Exercise: Transcribe word for word the lines of the records beginning with the line that contains "(22.5ml), Simple syrup" and running through the end of the records.

#### Information provided ####

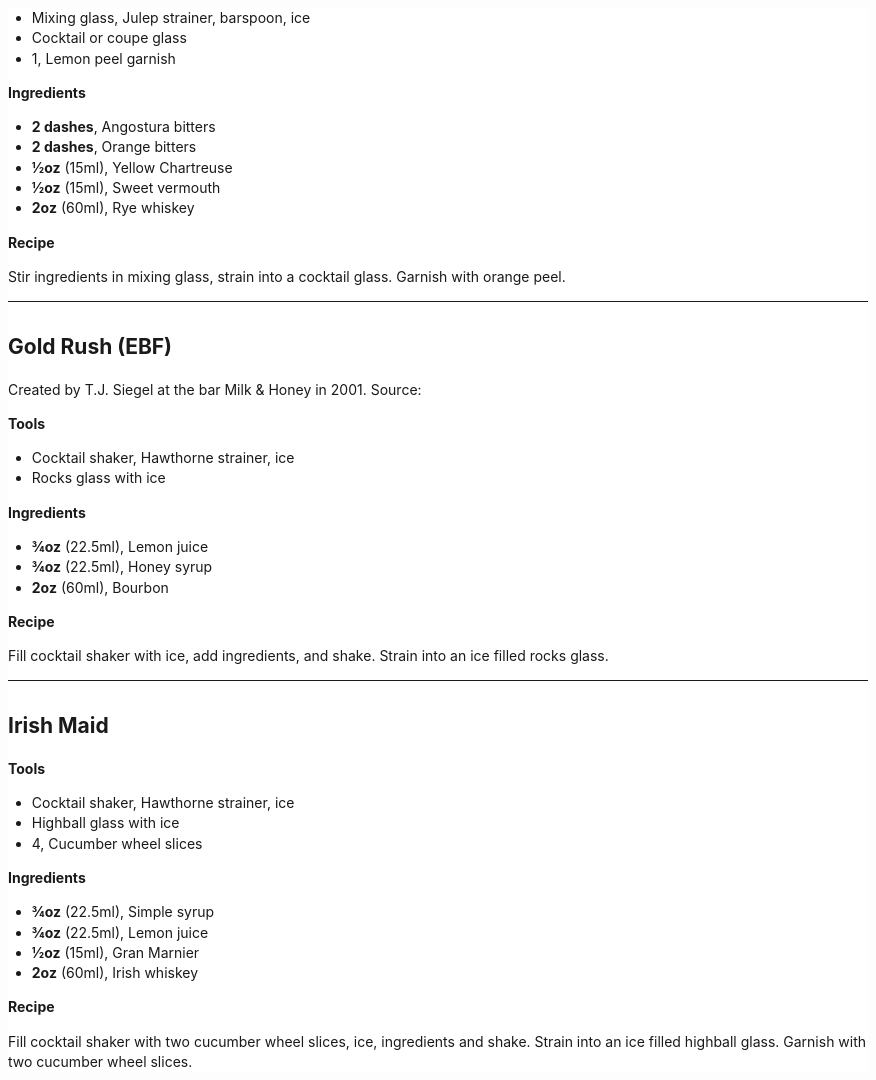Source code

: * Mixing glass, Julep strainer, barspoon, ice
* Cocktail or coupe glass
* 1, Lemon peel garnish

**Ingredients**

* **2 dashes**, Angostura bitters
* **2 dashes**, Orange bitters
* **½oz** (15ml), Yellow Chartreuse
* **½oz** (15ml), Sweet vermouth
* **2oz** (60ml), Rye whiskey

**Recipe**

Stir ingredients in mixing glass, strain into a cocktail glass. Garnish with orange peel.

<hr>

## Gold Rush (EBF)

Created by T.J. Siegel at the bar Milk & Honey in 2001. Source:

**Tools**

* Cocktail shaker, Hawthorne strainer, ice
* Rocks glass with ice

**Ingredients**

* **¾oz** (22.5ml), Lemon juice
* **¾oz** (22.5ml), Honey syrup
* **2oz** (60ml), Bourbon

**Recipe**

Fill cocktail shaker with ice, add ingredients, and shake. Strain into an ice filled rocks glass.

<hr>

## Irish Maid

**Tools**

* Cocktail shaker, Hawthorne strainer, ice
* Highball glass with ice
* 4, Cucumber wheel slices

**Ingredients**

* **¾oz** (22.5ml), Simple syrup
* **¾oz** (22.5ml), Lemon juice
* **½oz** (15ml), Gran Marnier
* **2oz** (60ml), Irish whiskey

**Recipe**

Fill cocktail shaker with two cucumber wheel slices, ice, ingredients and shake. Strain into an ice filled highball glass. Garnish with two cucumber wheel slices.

####

Response box:
* **¾oz** (22.5ml), Simple syrup
* **¾oz** (22.5ml), Lemon juice
* **½oz** (15ml), Gran Marnier
* **2oz** (60ml), Irish whiskey

**Recipe**

Fill cocktail shaker with two cucumber wheel slices, ice, ingredients and shake. Strain into an ice filled highball glass. Garnish with two cucumber wheel slices.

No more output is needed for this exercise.